*Records from a dataset*:
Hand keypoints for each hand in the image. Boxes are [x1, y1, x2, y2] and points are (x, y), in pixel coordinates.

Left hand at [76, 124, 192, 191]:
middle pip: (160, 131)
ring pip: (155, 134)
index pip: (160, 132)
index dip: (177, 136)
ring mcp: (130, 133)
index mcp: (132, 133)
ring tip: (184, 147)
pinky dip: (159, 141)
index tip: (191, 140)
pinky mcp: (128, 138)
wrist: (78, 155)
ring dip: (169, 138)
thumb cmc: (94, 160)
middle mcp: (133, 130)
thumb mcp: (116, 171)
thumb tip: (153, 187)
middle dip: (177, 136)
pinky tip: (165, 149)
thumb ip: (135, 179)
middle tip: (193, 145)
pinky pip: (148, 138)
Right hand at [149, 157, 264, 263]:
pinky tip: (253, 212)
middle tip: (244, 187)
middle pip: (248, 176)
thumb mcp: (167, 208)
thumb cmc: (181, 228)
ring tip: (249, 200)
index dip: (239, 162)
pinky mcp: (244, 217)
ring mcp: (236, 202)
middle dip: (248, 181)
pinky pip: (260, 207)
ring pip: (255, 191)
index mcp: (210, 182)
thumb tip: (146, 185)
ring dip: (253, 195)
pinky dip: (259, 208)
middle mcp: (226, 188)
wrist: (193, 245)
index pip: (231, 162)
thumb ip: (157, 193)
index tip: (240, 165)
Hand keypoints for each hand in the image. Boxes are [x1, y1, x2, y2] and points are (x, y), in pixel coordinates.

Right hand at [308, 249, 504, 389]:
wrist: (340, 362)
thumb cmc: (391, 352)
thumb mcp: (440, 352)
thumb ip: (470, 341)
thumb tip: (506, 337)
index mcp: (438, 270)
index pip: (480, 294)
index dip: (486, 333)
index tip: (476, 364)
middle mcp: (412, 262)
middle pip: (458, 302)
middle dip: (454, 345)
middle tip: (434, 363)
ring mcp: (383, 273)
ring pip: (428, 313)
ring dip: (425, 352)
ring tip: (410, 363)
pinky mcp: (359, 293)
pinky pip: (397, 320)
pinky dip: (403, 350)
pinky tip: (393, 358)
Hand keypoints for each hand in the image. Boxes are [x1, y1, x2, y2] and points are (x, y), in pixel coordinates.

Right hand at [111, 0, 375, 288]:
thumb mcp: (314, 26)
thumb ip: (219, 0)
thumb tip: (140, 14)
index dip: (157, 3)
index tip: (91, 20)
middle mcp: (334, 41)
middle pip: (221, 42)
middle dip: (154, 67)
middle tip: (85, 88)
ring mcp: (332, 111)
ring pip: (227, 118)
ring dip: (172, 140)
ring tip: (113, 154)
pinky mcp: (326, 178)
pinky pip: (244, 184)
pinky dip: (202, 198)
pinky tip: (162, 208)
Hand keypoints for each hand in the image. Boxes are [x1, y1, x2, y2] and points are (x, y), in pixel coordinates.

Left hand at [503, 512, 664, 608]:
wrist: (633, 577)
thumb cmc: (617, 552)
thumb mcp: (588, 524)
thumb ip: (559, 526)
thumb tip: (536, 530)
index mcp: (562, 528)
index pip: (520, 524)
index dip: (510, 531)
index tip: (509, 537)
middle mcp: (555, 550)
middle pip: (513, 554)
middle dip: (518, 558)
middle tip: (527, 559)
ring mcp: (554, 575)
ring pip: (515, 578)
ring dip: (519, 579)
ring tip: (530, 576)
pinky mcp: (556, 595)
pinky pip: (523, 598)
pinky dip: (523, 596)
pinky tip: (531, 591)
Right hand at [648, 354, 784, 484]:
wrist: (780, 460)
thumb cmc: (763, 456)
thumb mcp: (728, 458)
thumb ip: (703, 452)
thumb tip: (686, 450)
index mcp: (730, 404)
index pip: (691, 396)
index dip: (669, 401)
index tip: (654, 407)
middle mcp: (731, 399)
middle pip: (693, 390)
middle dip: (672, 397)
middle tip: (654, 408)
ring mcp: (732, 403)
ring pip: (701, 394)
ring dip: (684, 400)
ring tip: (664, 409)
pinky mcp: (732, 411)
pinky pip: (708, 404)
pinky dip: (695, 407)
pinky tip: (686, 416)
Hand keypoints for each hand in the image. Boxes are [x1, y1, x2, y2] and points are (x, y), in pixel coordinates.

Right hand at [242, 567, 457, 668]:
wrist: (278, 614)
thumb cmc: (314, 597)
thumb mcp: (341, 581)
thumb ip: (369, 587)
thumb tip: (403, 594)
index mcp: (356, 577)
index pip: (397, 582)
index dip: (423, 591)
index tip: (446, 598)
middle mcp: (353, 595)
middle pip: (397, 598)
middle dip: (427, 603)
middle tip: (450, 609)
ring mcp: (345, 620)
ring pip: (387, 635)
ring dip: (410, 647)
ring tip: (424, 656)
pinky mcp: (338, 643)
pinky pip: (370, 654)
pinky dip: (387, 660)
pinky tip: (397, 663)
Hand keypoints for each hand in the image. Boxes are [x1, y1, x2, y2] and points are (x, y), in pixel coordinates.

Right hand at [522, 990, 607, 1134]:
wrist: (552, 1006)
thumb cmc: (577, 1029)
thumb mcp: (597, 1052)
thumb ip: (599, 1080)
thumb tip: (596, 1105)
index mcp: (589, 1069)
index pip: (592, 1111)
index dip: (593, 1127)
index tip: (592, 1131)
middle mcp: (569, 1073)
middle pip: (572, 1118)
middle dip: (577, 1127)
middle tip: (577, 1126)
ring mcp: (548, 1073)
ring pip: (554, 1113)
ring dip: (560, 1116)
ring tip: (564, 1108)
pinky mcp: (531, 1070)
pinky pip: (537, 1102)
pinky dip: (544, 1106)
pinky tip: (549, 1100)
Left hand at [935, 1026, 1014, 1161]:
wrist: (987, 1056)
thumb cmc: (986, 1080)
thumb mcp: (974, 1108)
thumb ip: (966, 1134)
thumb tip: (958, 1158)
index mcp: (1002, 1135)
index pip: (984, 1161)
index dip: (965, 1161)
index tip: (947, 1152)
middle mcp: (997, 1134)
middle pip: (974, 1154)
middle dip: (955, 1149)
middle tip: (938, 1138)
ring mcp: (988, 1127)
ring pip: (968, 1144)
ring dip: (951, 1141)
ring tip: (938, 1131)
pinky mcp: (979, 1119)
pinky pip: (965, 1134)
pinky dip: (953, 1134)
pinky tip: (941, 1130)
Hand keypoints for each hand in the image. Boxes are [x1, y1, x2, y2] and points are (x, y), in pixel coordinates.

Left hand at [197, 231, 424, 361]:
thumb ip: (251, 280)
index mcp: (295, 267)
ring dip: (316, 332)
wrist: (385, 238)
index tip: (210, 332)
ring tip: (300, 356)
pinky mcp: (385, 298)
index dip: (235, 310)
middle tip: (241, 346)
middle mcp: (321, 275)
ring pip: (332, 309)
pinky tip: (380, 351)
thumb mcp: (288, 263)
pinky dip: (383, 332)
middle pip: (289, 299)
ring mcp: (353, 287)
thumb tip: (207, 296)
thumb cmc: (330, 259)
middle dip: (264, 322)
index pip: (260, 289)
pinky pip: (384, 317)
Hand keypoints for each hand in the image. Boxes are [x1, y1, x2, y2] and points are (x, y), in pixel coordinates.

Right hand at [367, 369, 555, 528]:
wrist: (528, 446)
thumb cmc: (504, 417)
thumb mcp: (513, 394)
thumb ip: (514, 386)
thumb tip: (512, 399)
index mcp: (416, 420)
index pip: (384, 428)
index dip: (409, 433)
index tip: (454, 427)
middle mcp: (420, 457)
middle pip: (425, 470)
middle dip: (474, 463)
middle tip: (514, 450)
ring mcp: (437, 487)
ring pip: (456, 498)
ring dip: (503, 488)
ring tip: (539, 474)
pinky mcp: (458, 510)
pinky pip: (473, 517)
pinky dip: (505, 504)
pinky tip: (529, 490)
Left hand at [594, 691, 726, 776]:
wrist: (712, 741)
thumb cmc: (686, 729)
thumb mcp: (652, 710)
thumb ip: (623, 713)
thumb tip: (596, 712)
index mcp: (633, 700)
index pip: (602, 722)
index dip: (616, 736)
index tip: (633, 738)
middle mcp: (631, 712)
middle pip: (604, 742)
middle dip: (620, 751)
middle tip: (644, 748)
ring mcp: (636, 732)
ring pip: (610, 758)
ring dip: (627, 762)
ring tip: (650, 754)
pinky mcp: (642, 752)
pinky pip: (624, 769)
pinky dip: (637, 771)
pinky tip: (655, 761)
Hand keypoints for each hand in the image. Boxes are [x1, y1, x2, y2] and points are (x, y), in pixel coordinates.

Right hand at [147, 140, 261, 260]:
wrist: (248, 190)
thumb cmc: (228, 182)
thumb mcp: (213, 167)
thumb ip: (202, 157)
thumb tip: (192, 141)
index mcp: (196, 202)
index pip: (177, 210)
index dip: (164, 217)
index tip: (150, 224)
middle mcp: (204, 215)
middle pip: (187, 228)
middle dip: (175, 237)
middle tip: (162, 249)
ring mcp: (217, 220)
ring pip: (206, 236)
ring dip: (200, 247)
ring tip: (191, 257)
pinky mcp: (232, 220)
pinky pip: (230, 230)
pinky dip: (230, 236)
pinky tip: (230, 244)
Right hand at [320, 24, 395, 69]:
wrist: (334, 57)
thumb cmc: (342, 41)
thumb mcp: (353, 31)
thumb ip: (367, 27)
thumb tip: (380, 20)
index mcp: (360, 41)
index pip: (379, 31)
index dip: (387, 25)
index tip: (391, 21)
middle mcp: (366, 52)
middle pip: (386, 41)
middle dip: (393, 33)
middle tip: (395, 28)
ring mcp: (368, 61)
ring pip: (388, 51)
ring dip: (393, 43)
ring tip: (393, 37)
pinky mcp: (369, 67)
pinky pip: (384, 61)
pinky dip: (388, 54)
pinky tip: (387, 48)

*PROBLEM TO SOLVE*: Going back over the entries above, copy word for word every line from the one that has "ring mcp: (437, 487)" on through the one that has "pinky dip: (388, 54)".

*COMPLETED TASK*:
ring mcp: (437, 487)
ring pip: (456, 498)
ring dip: (503, 488)
ring tip: (539, 474)
pinky mcp: (458, 510)
pinky pip: (473, 517)
pinky dip: (505, 504)
pinky tip: (529, 490)
Left hand at [594, 691, 726, 776]:
wrist: (712, 741)
thumb cmc: (686, 729)
thumb mcp: (652, 710)
thumb ip: (623, 713)
thumb tip: (596, 712)
index mcp: (633, 700)
index pip: (602, 722)
index dip: (616, 736)
index tip: (633, 738)
middle mcp: (631, 712)
middle pip: (604, 742)
middle dip: (620, 751)
middle tip: (644, 748)
ring mcp: (636, 732)
ring pip: (610, 758)
ring dip: (627, 762)
ring tip: (650, 754)
pinky mcp: (642, 752)
pinky pip: (624, 769)
pinky dip: (637, 771)
pinky tip: (655, 761)
Hand keypoints for each hand in the image. Boxes are [x1, y1, x2, y2] and points are (x, y), in pixel coordinates.

Right hand at [147, 140, 261, 260]:
wrist: (248, 190)
thumb cmc: (228, 182)
thumb mcp: (213, 167)
thumb ip: (202, 157)
thumb tip: (192, 141)
index mcp: (196, 202)
index pip: (177, 210)
index dip: (164, 217)
index tip: (150, 224)
middle mcp: (204, 215)
middle pip: (187, 228)
middle dip: (175, 237)
middle tip: (162, 249)
ring mcp: (217, 220)
ring pip: (206, 236)
ring dip: (200, 247)
ring tip: (191, 257)
pinky mcp: (232, 220)
pinky pip: (230, 230)
pinky dip: (230, 236)
pinky tip: (230, 244)
Right hand at [320, 24, 395, 69]:
wrist: (334, 57)
thumb cmc: (342, 41)
thumb mcp: (353, 31)
thumb ip: (367, 27)
thumb tip: (380, 20)
index mcp: (360, 41)
index pip: (379, 31)
index dip: (387, 25)
index tip: (391, 21)
middle mcp: (366, 52)
middle pip: (386, 41)
middle dip: (393, 33)
middle tip: (395, 28)
ring mcp: (368, 61)
ring pip: (388, 51)
ring dip: (393, 43)
ring tip: (393, 37)
pinky mcp: (369, 67)
pinky pip: (384, 61)
pinky dip: (388, 54)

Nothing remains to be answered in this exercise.